The yes when it can be yes.
I am currently reading "The Shaping of a Christian Family" by the beloved Elisabeth Elliot. It is taking awhile to get through because there is just so. much. good. stuff. happening in its pages. The other night I was reading the chapter entitled "Truth," in which she discusses trust being essential to faith. She writes, "[My parents] did not think it a good thing to explain all of their reasons and actions to us when we were small. It is an unnecessary waste of time, for one thing, for the reasoning rarely satisfies the child anyway, but more important, it makes it difficult later on for the child to accept what God says without explanation. He must learn to trust the person, to believe the word, and to let the matter rest there, even when reasons are hidden, a hard but vital lesson for the rest of his life." [pg. 115]
Why did this speak to me about saying yes?
I want my children to trust my word-- to trust me. I want them to believe that my answer is for their good. And sometimes, my no is not for their good but for mine. It is a no because I'm tired. It is a no because we're running late because of my miscalculations or squandering of time. It is a no because I just don't want to say yes at the moment.

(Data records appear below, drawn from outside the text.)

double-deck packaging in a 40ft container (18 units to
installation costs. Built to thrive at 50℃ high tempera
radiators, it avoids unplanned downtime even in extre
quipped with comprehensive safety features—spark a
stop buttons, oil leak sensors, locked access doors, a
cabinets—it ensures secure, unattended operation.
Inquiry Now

And that is not the answer or reasoning of a person you can always trust. That is the answer of a person who is selfish.
So I will continue to say no. Absolutely. I will say no over and over and over again because, like Elliot also says, "How many adults have remained willful, selfish, and immature because they were denied this essential lesson [learning to do what they ought to do instead of what they want to do] in childhood." [pg. 115]
I will say no when it is for Blythe's and Becks' benefit and not my own.
But I will say yes as much and as often as I can. Or at least I will try.
This may mean breakfast on a cold, hard kitchen floor. Or singing "Oh Be Careful Little Eyes" one more ever-loving time. Or getting out the paints. Or doing another under-doggie on the swing.
I will say yes when I can so that my daughters trust me.
So that in turn they may trust God.
I will say yes because "Bring them up means much more than merely 'allow them to grow'." [pg. 110].